Unfair to call Tipu a tyrant, says Irfan Habib
A raging debate on Tipu Sultan's legacy has sparked a war of words between the ruling Congress and the opposition BJP in Karnataka.
New Delhi: Tipu Sultan — a freedom fighter or a tyrant? Noted historians believe he was neither. But many of them do agree that the 18th-century Mysore ruler stands in history as a symbol of resistance to British colonial expansion.
A raging debate on Tipu Sultan’s legacy has sparked a war of words between the ruling Congress and the opposition BJP in Karnataka.
The saffron party has opposed the Congress government’s plans for “Tipu Jayanti” celebrations on his birth anniversary on November 10.
While a section of the BJP sees him as a “religious bigot” and a “brutal killer”, some Congress leaders have hailed him as a freedom fighter.

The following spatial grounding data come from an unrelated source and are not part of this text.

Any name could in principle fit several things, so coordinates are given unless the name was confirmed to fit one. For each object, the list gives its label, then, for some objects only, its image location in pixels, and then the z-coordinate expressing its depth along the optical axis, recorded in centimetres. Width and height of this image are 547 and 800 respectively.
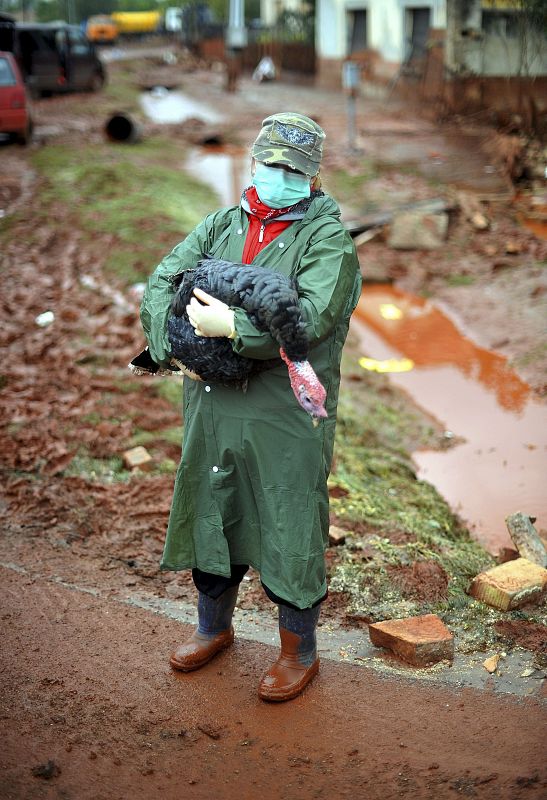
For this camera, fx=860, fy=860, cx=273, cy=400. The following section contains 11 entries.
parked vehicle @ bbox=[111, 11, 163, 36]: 5194
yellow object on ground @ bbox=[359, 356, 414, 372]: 780
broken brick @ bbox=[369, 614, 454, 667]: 341
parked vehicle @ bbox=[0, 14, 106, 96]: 2162
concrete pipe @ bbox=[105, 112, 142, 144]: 1591
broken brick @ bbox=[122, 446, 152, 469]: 516
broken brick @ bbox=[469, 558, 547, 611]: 379
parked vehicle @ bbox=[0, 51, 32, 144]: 1466
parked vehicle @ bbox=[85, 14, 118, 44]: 4644
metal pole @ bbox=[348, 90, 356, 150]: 1462
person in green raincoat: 291
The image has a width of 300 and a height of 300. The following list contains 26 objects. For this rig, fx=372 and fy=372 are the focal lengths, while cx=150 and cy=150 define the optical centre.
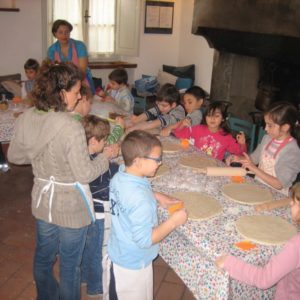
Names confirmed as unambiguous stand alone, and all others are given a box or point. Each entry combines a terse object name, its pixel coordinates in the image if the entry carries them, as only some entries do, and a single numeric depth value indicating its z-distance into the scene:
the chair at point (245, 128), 3.30
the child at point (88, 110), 2.36
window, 6.29
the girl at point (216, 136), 2.59
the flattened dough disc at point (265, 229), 1.51
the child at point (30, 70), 3.99
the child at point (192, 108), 2.87
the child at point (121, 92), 3.68
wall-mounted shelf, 5.57
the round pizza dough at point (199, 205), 1.68
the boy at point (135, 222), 1.40
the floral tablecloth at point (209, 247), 1.43
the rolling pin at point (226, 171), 2.15
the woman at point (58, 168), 1.60
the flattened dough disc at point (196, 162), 2.28
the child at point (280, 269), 1.24
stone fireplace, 4.34
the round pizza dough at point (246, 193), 1.84
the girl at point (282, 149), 2.14
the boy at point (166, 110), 2.95
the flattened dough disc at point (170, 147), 2.54
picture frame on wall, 6.93
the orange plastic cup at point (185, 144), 2.63
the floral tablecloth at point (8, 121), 3.08
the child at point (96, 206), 1.89
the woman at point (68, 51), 4.02
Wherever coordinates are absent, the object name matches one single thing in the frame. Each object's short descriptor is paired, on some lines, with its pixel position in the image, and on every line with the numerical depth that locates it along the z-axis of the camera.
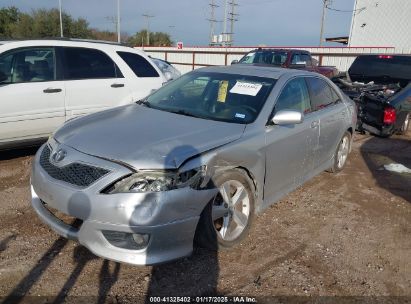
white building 32.06
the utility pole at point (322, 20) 44.81
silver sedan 2.85
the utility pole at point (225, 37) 46.67
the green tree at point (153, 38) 75.19
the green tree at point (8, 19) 54.81
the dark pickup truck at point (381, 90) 8.28
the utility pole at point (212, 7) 61.93
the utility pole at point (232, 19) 60.66
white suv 5.22
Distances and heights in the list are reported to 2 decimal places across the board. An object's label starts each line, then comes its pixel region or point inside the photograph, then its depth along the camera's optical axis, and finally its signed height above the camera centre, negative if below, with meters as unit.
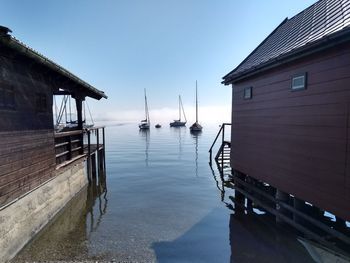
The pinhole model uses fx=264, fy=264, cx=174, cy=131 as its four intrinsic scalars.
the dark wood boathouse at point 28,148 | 7.06 -1.07
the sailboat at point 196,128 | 75.70 -4.03
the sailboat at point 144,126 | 88.88 -3.90
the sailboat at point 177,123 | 104.00 -3.53
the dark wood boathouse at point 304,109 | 6.19 +0.10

Eminent historian Irfan Habib told PTI over the phone from Aligarh that it would be “unfair” to dub Tipu Sultan a tyrant and said he was “certainly a very important figure in the Indian resistance to Britain”. However, he felt the term freedom fighter was not applicable to him because Tipu did not revolt against anyone but was defending his kingdom and resisting colonialism. “If Indians want to celebrate the anti-colonial struggle then they must celebrate Tipu Sultan,” said Habib, who has edited two books on the ruler — State and Diplomacy Under Tipu Sultan: Documents and Essays and Confronting Colonialism: Resistance and Modernisation Under Haidar Ali and Tipu Sultan. On Tipu being called a “mass rapist”, he said, “That kind of attack on his character was not even made by the British.”
Lauding Tipu Sultan’s contribution, the professor (emeritus) of the Aligarh Muslim University said the former Mysore ruler not only fought the British but also inflicted “one of the greatest disasters” on the British forces.